(Requests):
1/ Reproduce word for word the part of the T-Group training passage below that begins at the words "In T-Group, the" and stops after "unconscious behavioral responses.".
2/ Summarize the T-Group training passage below in two sentences.

(Text provided):
★ ★ ★
The branch of OD that involves working in a group of 10-12 people in a non-classroom setup with no agenda provided but to explore what is happening to them on a ‘here and now’ basis and how the group members interact among themselves and resolve emerging issues therein, is T-Group or laboratory training methodology.

The critically important elements of T-Group or Laboratory Training Methodology is the absence of appointed leaders and the presence of a facilitator who does not provide direction, solution, often offering some behavioral data as observations and help the members of the group observe their behavior and the responses that are elicited to those behaviors. These responses are then tested through hypothesis and validated by the ‘here and now’ data, conceptualizing the process. It all started when four colleagues, Kurt Lewin, Kenneth D.Benne, Leyland P Bradford and Ronald Lipitt were asked to organize a conference to address the religions and racial prejudices after World War-II. These four colleagues later started the National Training Laboratories (NTL) in Bethel, Maine in 1947 and started offering T-Groups were learning about individuals and group behavior and also for developing future competent T-Group trainers.

T-Group methodology has been adopted by several organizations which wanted to facilitate change through focusing on individual and groups.

In a T-Group laboratory, the processes could be intra-personal, inter personal as well as at the Group level viz. Group Processes.

In T-Group, the leaderless unstructured setting of the laboratory has enough ambiguity and confusion that creates healthy limit of stress for the participants to elicit their deep inside unconscious behavioral responses.

The word “Laboratory” in Laboratory Training Methodology can be attributed to the spirit of experimentation that forms the principle area of work in any laboratory. The conceptual framework of a T-Group is based on principles of Applied Behavioral Sciences. There are many Group Development Theories that are used to study the Group behavior in T-Groups and they are Jack Gibb’s Model of Trust Formation that identifies the four concerns related to acceptance, data flow, goal and control in the Group. The Inclusion Control Affection Model of Will Schutz and the Forming, Storming, Norming, Performing Model of Tuchman, the intra-personal and inter personal processes in the T-Group are often explored through the well-known Johari Window Model given by Joe Luft and Harryingham

T-Groups training is also often called Sensitivity Training perhaps because of the awareness it generates in the participants of the Group on the fundamental human processes.
★ ★ ★
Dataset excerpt
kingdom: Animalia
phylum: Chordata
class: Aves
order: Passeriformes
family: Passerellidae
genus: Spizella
★ ★ ★
(Written answers):
1/
In T-Group, the leaderless unstructured setting of the laboratory has enough ambiguity and confusion that creates healthy limit of stress for the participants to elicit their deep inside unconscious behavioral responses.

2/ T-Group, or laboratory training, is a branch of OD in which a group of 10-12 people with no agenda explores what is happening among them on a "here and now" basis. The group has no appointed leaders but a facilitator who gives no direction, and the method, which began with four colleagues who founded the National Training Laboratories in Bethel, Maine in 1947, is also often called Sensitivity Training.